«Dopo la tragedia di Marco c’è una coscienza diversa»

I genitori del piccolo calciatore di Pineto: «Oggi più controlli medici»
PINETO. Quando muore un bambino il mondo si ferma. Serve il coraggio di una mamma e di un papà per farlo continuare a girare. Marco Calabretta aveva 9 anni e correva su un campo di calcio di Pineto quando il 25 settembre di due anni fa si accasciò a terra stroncato da una malformazione cardiaca congenita. In questi 720 giorni papà Giuseppe e mamma Marta hanno messo insieme dolore e speranza: quella che si possa giocare senza morire. «Più il tempo passa e più la sua mancanza pesa», dice Giuseppe Calabretta, «ma se una tragedia come la nostra può insegnare qualcosa allora voglio dire in questi anni i controlli medici a livello sportivo sono notevolmente aumentati per i più piccoli.

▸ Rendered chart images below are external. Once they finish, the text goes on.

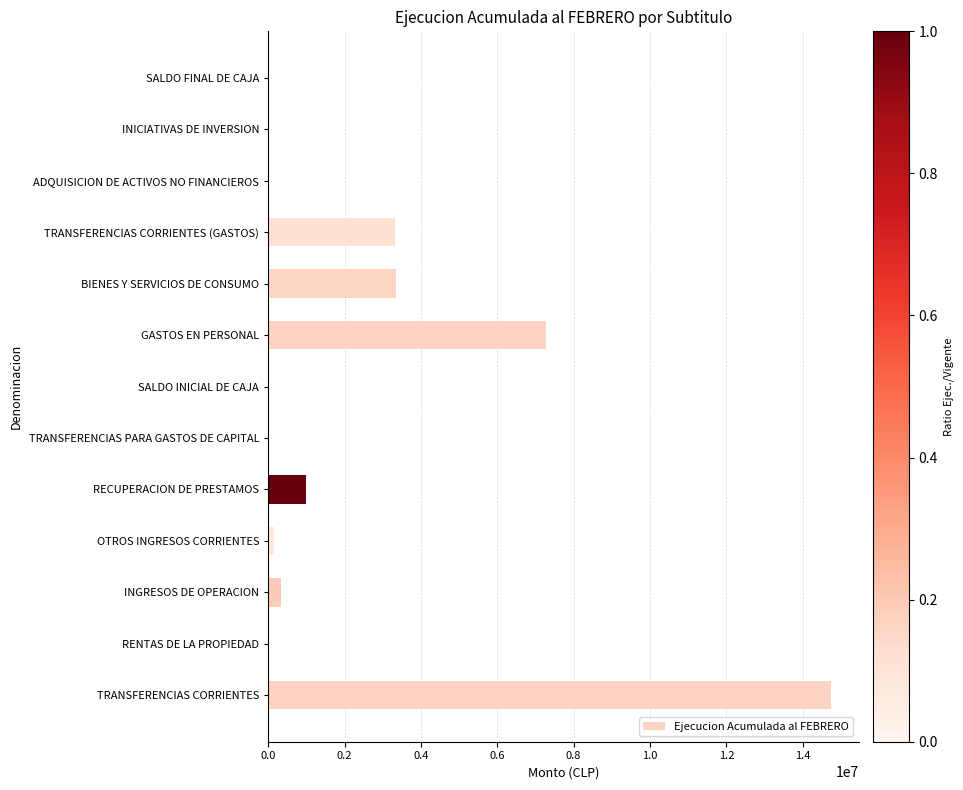

Which label corresponds to the largest value in the chart?

TRANSFERENCIAS CORRIENTES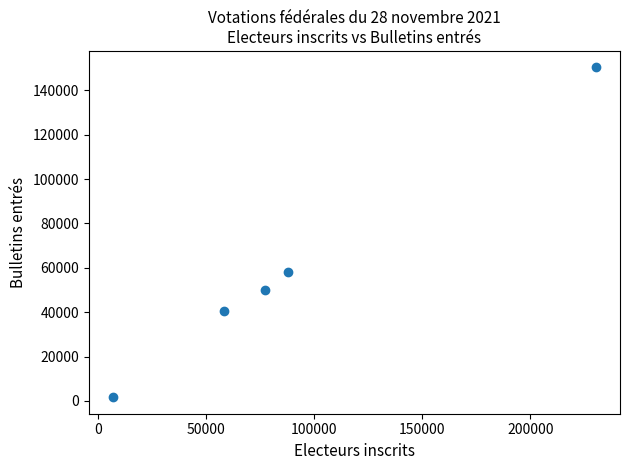

What Y value in the scatter plot is closest to 75995?

57955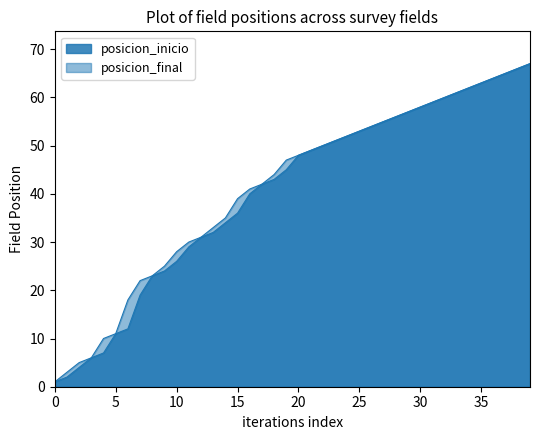

What is the average value of the posicion_final series?

41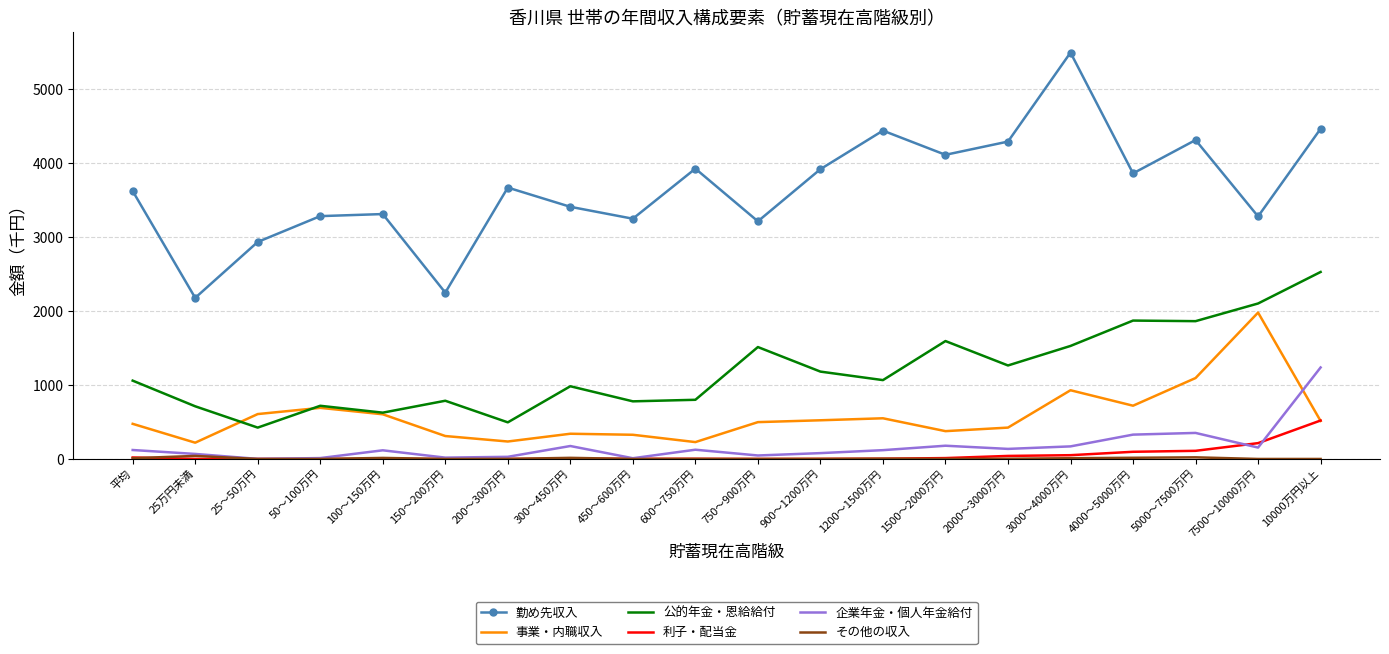

Count the number of categories in the chart.

20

Soprattutto a livello locale dove dopo la morte di Marco c’è stata una grande sensibilizzazione sul tema».
Perchè Giuseppe e Marta, che a Marco avevano trasmesso il loro amore per lo sport, in questi anni due anni non si sono mai tirati indietro dal raccontare e ricordare per far scorrere ancora la vita.
Marta è una ex pallavolista di A2 che allena la squadra femminile del volley Silvi e decine di bambini di Pineto. Vive con lo sport da sempre: è diventata atleta, allenatrice, madre. Giuseppe, che nella vita fa il fisioterapista, segue i bambini della squadra di pallavolo di Pineto, va in bicicletta, fa escursioni in montagna. «Abbiamo incontrato decine di genitori», raccontano, «che ci hanno detto come, dopo aver saputo di Marco, hanno scelto di far fare controlli più approfonditi ai figli piccoli che fanno attività sportiva». Nel frattempo la normativa non è cambiata: sotto i 12 anni gli esami approfonditi per chi fa attività sportiva non sono obbligatori. Sono sufficienti una visita medica e un elettrocardiogramma. Come quello che Marco aveva fatto una settimana prima. «Marco era sempre in movimento», ricorda papà Giuseppe, «il calcio, la bicicletta con me, la montagna. Era un grillo che non stava mai fermo. Quante volte siamo saliti sui monti, quante volte è venuto con me a caccia e mai c'è stato un momento di stanchezza, di malore che potesse far pensare a qualcosa».
Fino a quel pomeriggio del 2015 quando si è accasciato sul campo di calcio Pavone. Ma due anni dopo il bambino che non c’è più è in mille pensieri, azioni, ricordi. «La fede ci ha evitato la disperazione», dicono Giuseppe e Marta che hanno un altro figlio, «continua a sostenerci. E’ un grande aiuto. In questi anni ci hanno detto siete due genitori coraggiosi, esemplari nel vostro atteggiamento. Non c'è niente di speciale in noi. Io so che tutte le volte che vado in bici Marco è con me, tutte le volte che torniamo in montagna lui è con noi».
Le parole si muovono tra le ferite perchè una mamma e un papà non dovrebbero mai sopravvivere alla morte di un figlio. Perchè il sorriso di Marco che esulta dopo un gol resta una zattera a cui aggrapparsi, ma non sempre basta. Dice papà Giuseppe: «Noi lo ricordiamo in ogni minuto delle nostre giornate perchè un figlio è una parte di te. Ci auguriamo sempre che quello che è successo a noi non possa succedere a nessun altro genitore. E anche per questo in questi anni abbiamo voluto che la nostra esperienza potesse essere d’aiuto agli altri, abbiamo consigliato a chiunque abbia figli che fanno sport di far fare controlli approfonditi, mirati. E abbiamo visto che la sensibilità è cresciuta molto anche a livello medico». Come in tutte le tragedie anche in questa c’è un prima e c’è un dopo. Il prima è Marco che corre, che allarga le braccia, che esulta sognando magari di diventare un calciatore. Il dopo, come succede spesso in questo Paese che impara solo quando conta i suoi morti, è la forza di Giuseppe e Marta.